Middle East has ‘high level’ of network worms
Kaspersky Lab malware expert says Middle East region has poor corporate security policies
Russian anti-virus vendor Kaspersky Lab says that countries in the Middle East have a ‘high level' of network worms that exploit vulnerabilities in systems and that the region suffers from poor corporate security policies.
The claim follows news that the Kneber botnet, recently uncovered by US-based web security firm NetWitness, infected the most machines in Egypt and a number of Middle Eastern countries. Kneber has control of 75,000 systems around the world, including some from key government agencies, as well as social networking credentials of compromised Facebook, Yahoo! and Maktoob accounts.
Dmitry Tarakanov, malware analyst at Kaspersky Lab, says that countries in the region including Egypt, Saudi Arabia, Turkey and Kuwait have always been at risk.
"These countries are known to experts Kaspersky Lab for their high level of network worms. These worms also exploit vulnerabilities in outdated systems where the latest updates haven't been installed," Tarakanov explained to ITP.net. "We have here a far from pleasant situation - malicious spam plus outdated software and/or network worms that are spreading around a local network and downloading ZeuS from the Internet. The result is a mass infection by the same Trojan and a large-scale botnet."

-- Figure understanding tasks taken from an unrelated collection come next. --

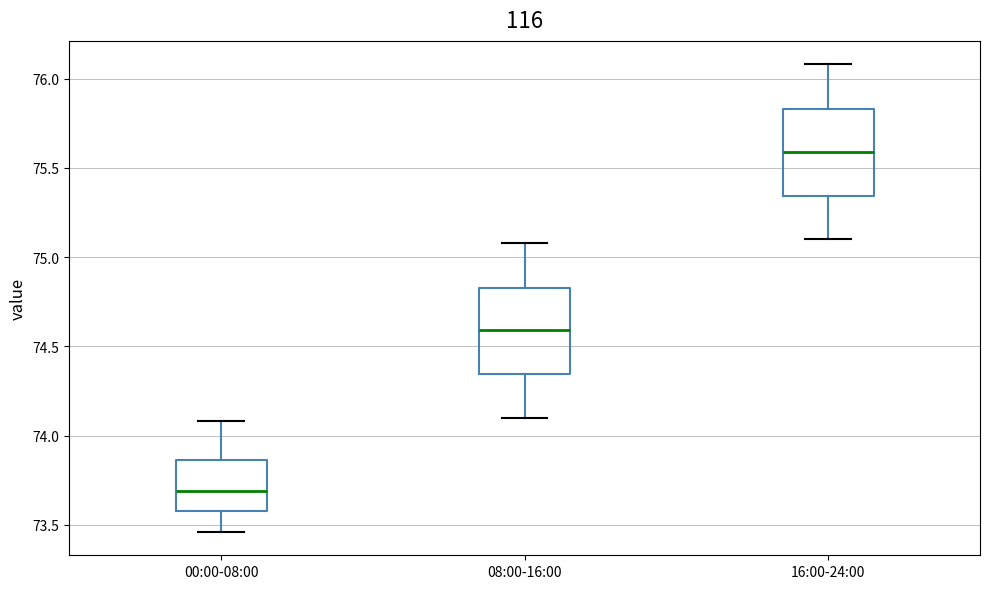

Reading left to right, read every box against the y-axis: the position of its median line, the range the box covers, and the ends of its whiskers. The values are not printed on the chart, so give them approximately, as read against the axis.

00:00-08:00: median 73.70, box 73.60 to 73.85, whiskers 73.45 to 74.10
08:00-16:00: median 74.60, box 74.35 to 74.85, whiskers 74.10 to 75.10
16:00-24:00: median 75.60, box 75.35 to 75.85, whiskers 75.10 to 76.10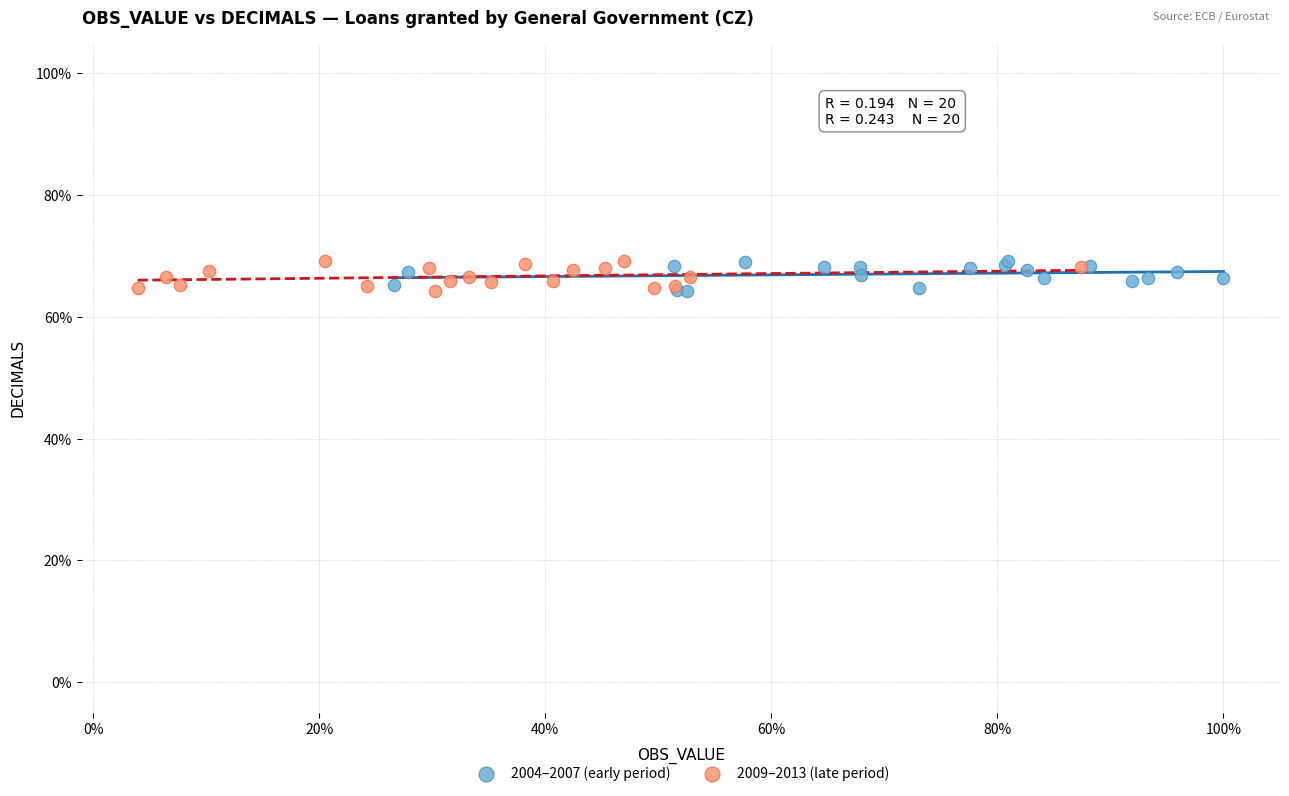

What are all the series names shown in the legend?

2004–2007 (early period), 2009–2013 (late period)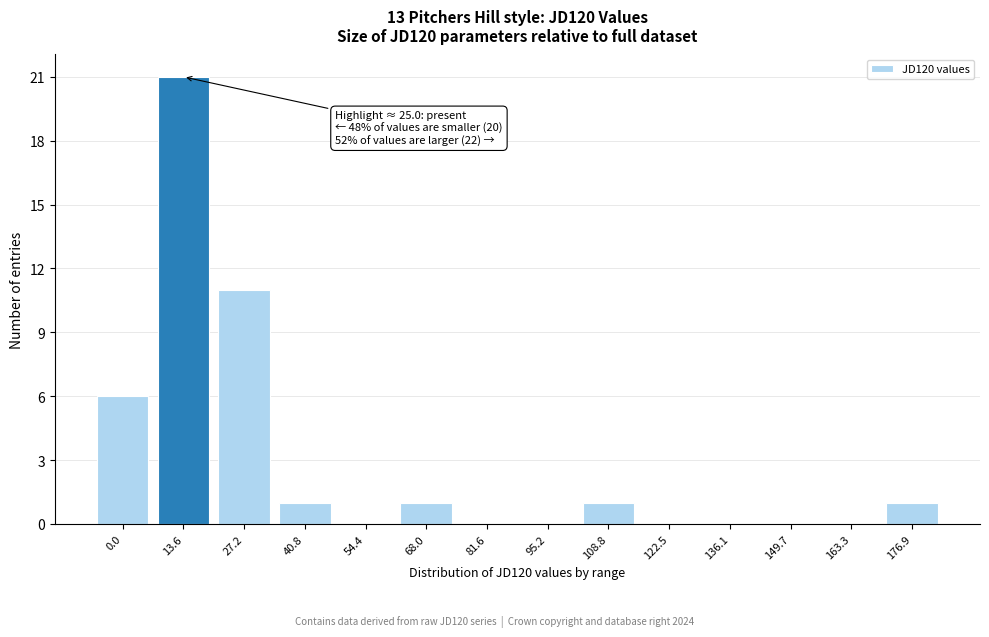

Reading right to left, what are all the values shown in this chart?

176.9=1	163.3=0	149.7=0	136.1=0	122.5=0	108.8=1	95.2=0	81.6=0	68.0=1	54.4=0	40.8=1	27.2=11	13.6=21	0.0=6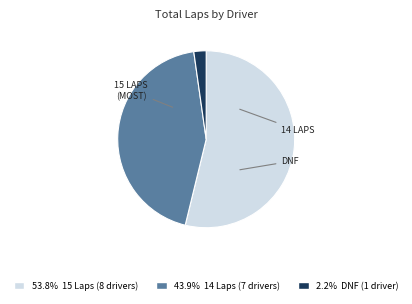

Is there any slice that represents more than half of the pie?

Yes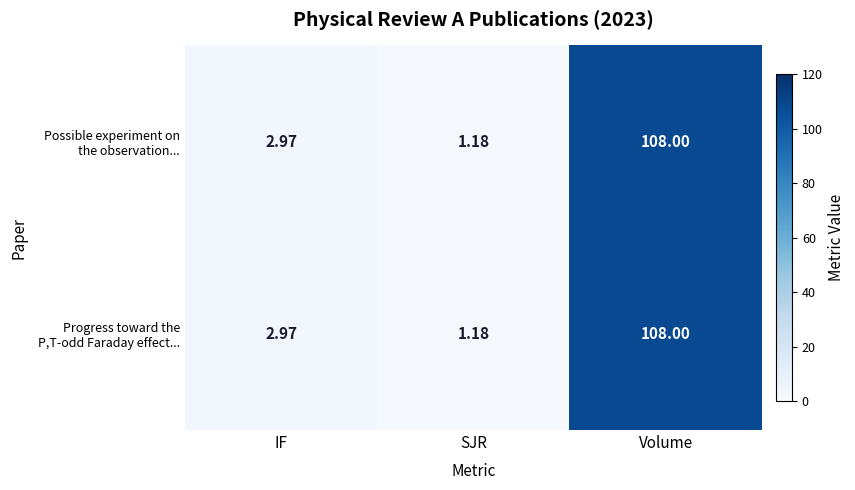

At which category does the chart reach its minimum across all series?

SJR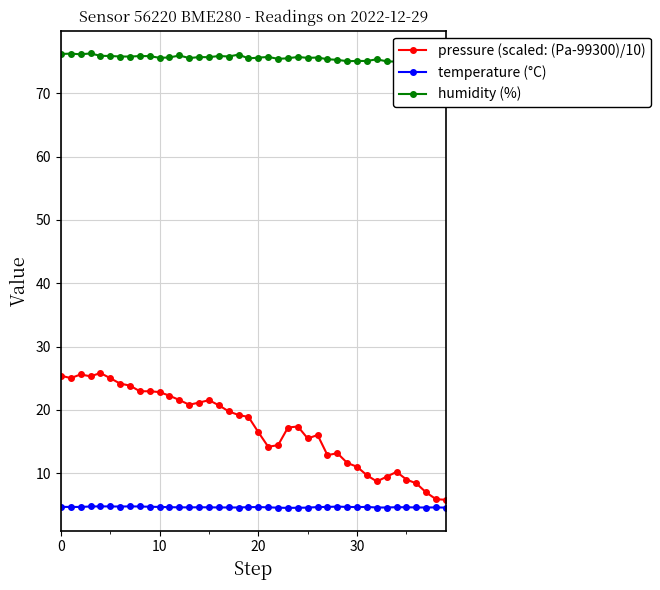

What is the label of the 23rd point from the left?

22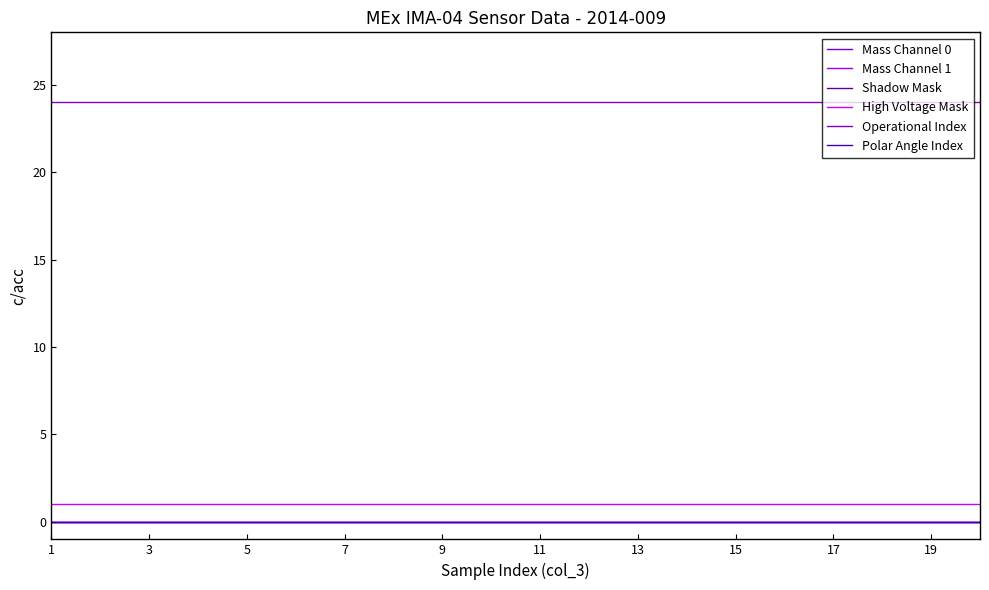

True or false: Operational Index has more than 1 interior local peaks.

False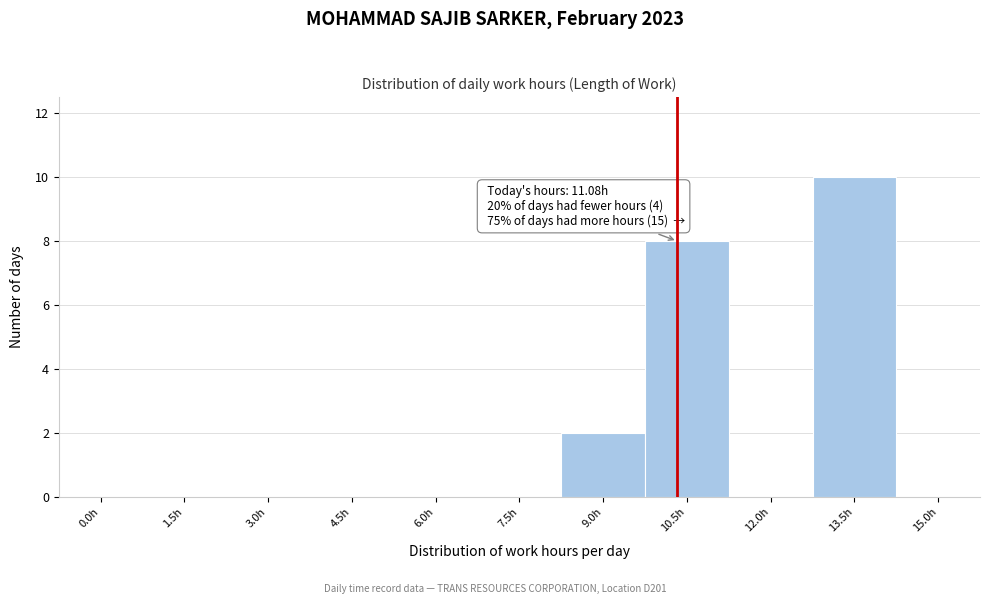

Reading right to left, list all the values displayed in this chart.

15.0h=0	13.5h=10	12.0h=0	10.5h=8	9.0h=2	7.5h=0	6.0h=0	4.5h=0	3.0h=0	1.5h=0	0.0h=0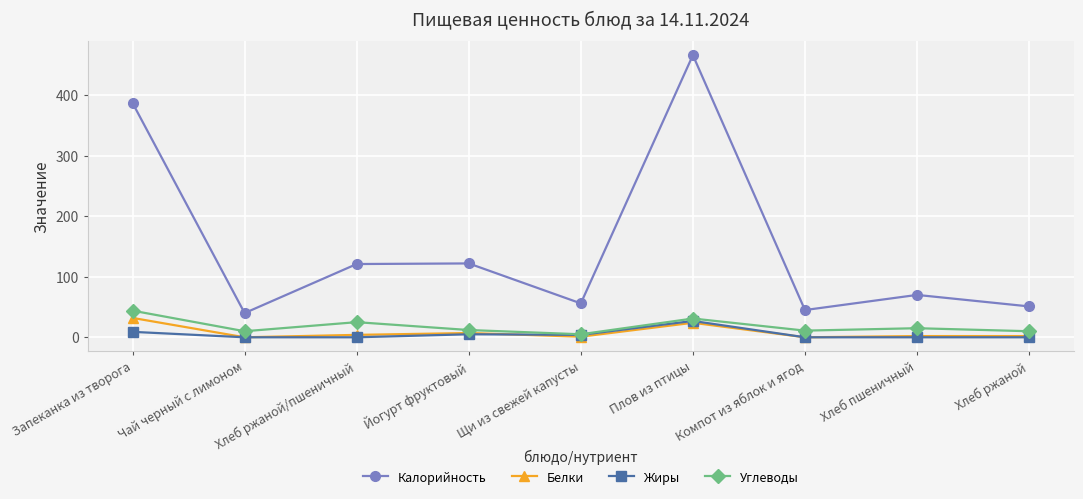

Is it true that Жиры equals 0 at Чай черный с лимоном?

True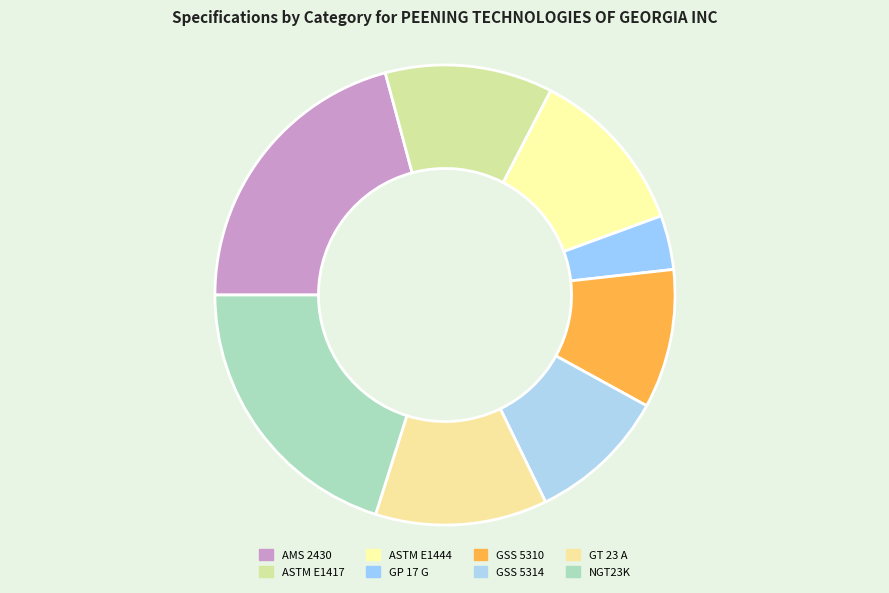

To the nearest percent, what percentage of the pie is GT 23 A?

12%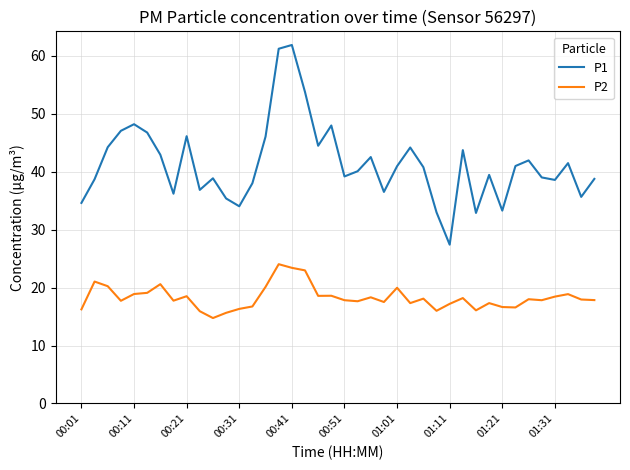

What is the maximum value for P1?

61.9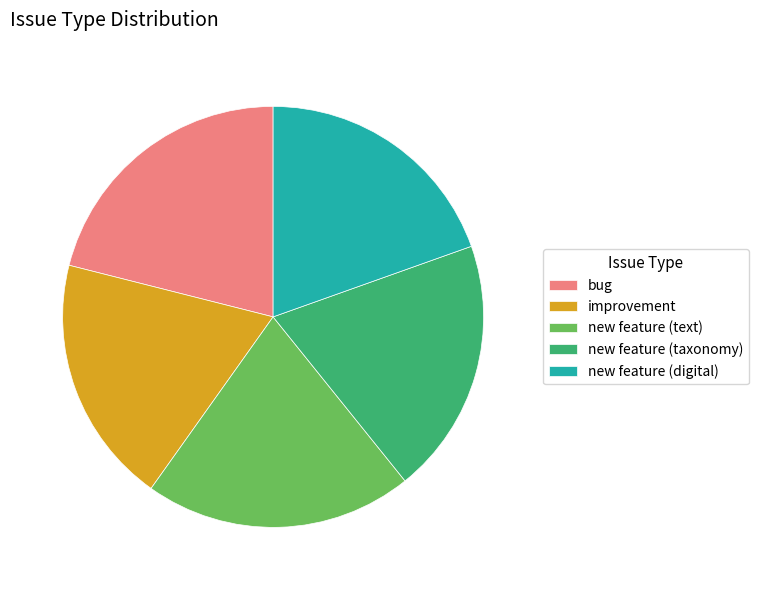

Which has a higher value, new feature (text) or new feature (taxonomy)?

new feature (text)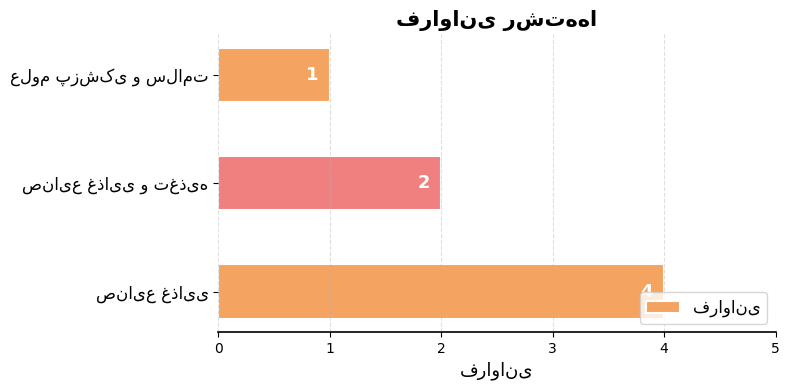

What is the sum of all values?

7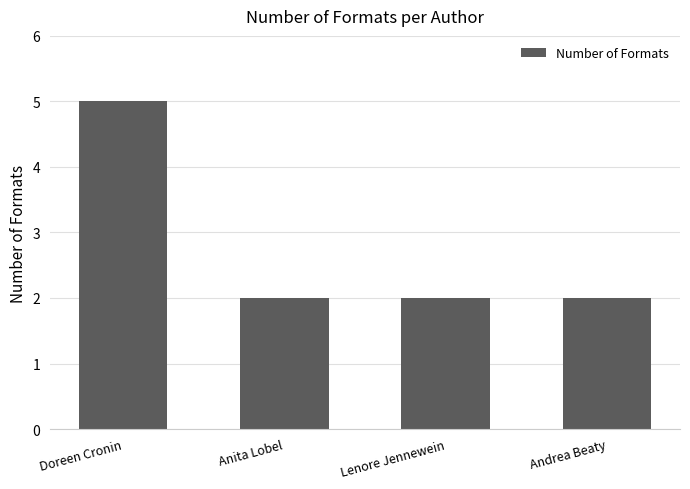

Reading left to right, extract all data points from this chart.

5	2	2	2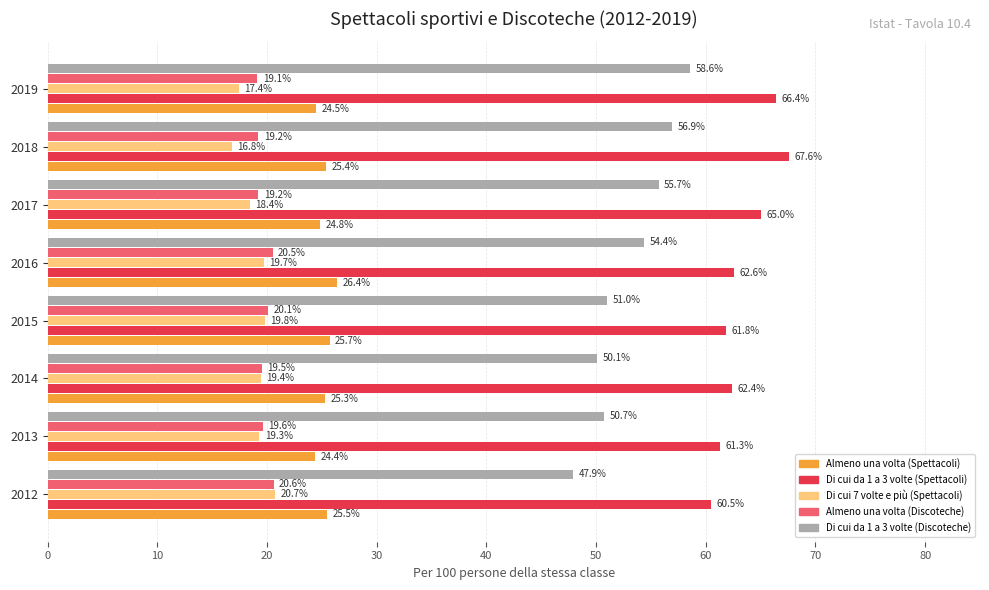

Which series has the largest total across all categories?

Di cui da 1 a 3 volte (Spettacoli)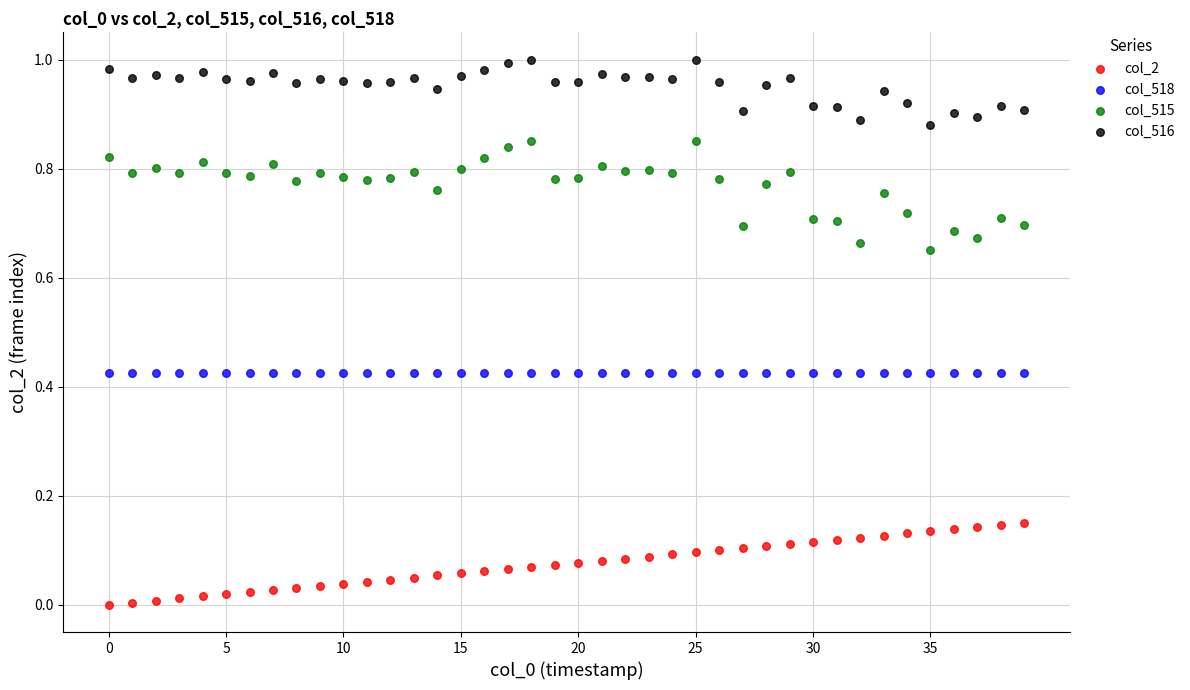

What are all the series names shown in the legend?

col_2, col_518, col_515, col_516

He does add however that the Middle East is not the only region suffering from poor corporate security policies; with latest data showing that the USA and Mexico are also amongst the countries worst hit.
In reaction to reports that anti-virus companies were slow to identify the infection, Tarakanov asserts that experts have always known about ZeuS but that new strains of the malicious program end up circulating in the wild before firms have a chance to add relevant signatures to their database and protect customers.
"For those users worried about getting infected, there is only the usual piece of advice: make sure your computer is secure. Second-rate protection, a superficial knowledge of computer security and a casual attitude will be punished by modern cyber threats," he added.